---- SUPPLIED TEXT
I have discovered 3 ways to keep costs down by using as much of the vegetable as possible.

And I’ve leaned on some fellow bloggers to give even more ideas and recipes to help you find ways to save even more.

Tip 1: Regrow your vegetables in water.

I didn’t know this was a thing until I came across it on Pinterest.

Ever since, I’ve become obsessed with regrowing what I can.

How does it save you money?

Regrowing vegetables allows you to keep using the same vegetable without having to buy more for awhile. Its a 2 for 1 deal or even better if you can get them to grow back a few times.

Right now I have leeks, green onion and carrots floating in water on my kitchen table (our eating space is shrinking by the day, but it’s so fun to watch).

Our preschooler has named them all and talks to them to encourage them to grow.

Here are the vegetables you can grow back in water:  

Green onion – leave about an inch above the roots and place the roots in water.
--------
PROMPT A: From the text on saving money with vegetables, repeat the passage between "And I’ve leaned" and "save you money?", inclusive.
PROMPT B:
Answer these from the text on saving money with vegetables:
(i) How many ways to keep costs down does the writer say they found?
(ii) Where did the writer first come across regrowing vegetables in water?
(iii) For green onion, how much should be left above the roots?
PROMPT C: Carry on the text about regrowing vegetables in water from where it stops.
---- THE DATA
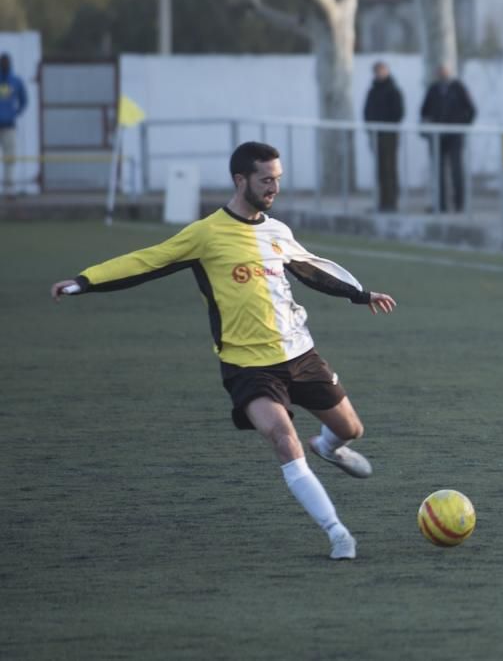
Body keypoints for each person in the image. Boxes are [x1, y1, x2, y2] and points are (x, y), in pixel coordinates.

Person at [49, 142, 397, 560]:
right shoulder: (205, 234)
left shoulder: (277, 232)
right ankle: (337, 532)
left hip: (300, 354)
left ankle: (329, 447)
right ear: (240, 180)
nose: (274, 188)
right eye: (266, 180)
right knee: (284, 439)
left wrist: (361, 294)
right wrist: (85, 280)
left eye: (278, 180)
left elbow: (312, 268)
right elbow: (147, 261)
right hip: (248, 366)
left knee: (351, 429)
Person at [419, 64, 476, 212]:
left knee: (456, 169)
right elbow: (424, 111)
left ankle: (459, 205)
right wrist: (427, 128)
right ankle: (441, 205)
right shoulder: (433, 89)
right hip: (437, 137)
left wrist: (461, 126)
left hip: (455, 136)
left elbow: (471, 110)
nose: (442, 73)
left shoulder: (458, 88)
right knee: (438, 171)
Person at [363, 60, 404, 212]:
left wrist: (386, 127)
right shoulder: (373, 91)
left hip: (389, 136)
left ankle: (392, 202)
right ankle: (383, 201)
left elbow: (398, 113)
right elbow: (367, 112)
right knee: (380, 170)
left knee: (390, 169)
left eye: (381, 70)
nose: (379, 74)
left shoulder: (393, 90)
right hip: (376, 135)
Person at [0, 52, 28, 196]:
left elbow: (24, 100)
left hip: (9, 126)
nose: (4, 64)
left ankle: (8, 189)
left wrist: (14, 113)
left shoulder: (15, 81)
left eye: (6, 62)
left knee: (10, 157)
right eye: (2, 62)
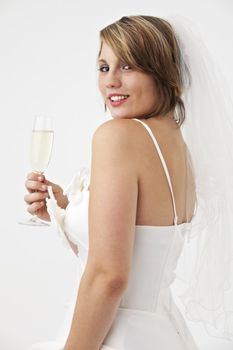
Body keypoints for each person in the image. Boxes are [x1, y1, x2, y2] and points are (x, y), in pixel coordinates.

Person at [24, 15, 233, 350]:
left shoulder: (118, 136)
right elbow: (142, 252)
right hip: (163, 333)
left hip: (118, 336)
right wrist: (64, 212)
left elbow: (110, 277)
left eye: (129, 67)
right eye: (104, 67)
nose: (111, 82)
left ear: (164, 72)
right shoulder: (177, 146)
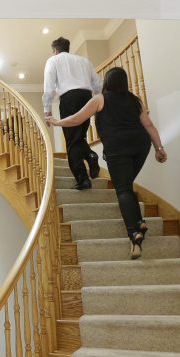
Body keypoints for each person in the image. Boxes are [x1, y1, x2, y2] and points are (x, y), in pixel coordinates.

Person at [46, 66, 168, 259]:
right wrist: (159, 148)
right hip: (140, 145)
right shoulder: (135, 100)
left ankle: (134, 233)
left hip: (118, 148)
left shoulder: (100, 99)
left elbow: (77, 119)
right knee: (126, 186)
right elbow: (149, 125)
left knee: (123, 190)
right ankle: (139, 222)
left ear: (107, 82)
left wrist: (56, 121)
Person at [43, 36, 102, 190]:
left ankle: (83, 179)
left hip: (69, 98)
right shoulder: (84, 61)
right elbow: (98, 84)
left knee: (72, 141)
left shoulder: (53, 60)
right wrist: (100, 103)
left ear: (55, 50)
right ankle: (90, 155)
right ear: (67, 48)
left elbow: (48, 88)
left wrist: (47, 111)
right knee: (79, 136)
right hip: (87, 97)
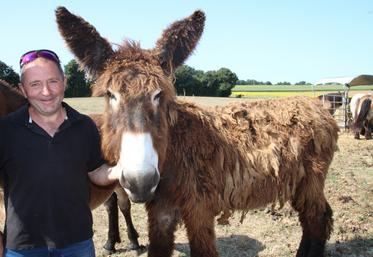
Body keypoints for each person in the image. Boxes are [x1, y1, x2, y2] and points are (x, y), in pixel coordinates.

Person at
--------
ANSWER A:
And I’ve leaned on some fellow bloggers to give even more ideas and recipes to help you find ways to save even more.

Tip 1: Regrow your vegetables in water.

I didn’t know this was a thing until I came across it on Pinterest.

Ever since, I’ve become obsessed with regrowing what I can.

How does it save you money?

ANSWER B:
(i) 3
(ii) On Pinterest
(iii) About an inch

ANSWER C:
Celery – submerge the base in about an inch of water and change the water often.

Leek – leave about two inches of the stalk and place the roots in water  

Carrots – only the tops will regrow, but you can add carrot tops to salads! You need carrots with tops to start.   Place the orange carrot part (about 1/2″³) in water and keep the tops out of the water.

Lettuce  – Romaine works best, and you won’t get enough to fulfill your lettuce needs, but you can supplement the new lettuce into a salad or use on a sandwich to stretch your budget and splurge on organic.

Leave about an inch of leaves and place the stem into about 1/2 of water.

Other Tips before you start:  

Replace the water once a week (or more if you notice clouding)

Check and make sure your vegetables aren’t going slimy.    

Keep any roots submerged, but don’t over fill with water.

You can also regrow vegetables in soil (it’s not the right season for us here).   I haven’t done it, so can’t offer much help here.    

Tip 2.   Use As Much Of The Vegetable As Possible

We have a ‘green bin’ where our food scraps go and the city takes it away to make compost.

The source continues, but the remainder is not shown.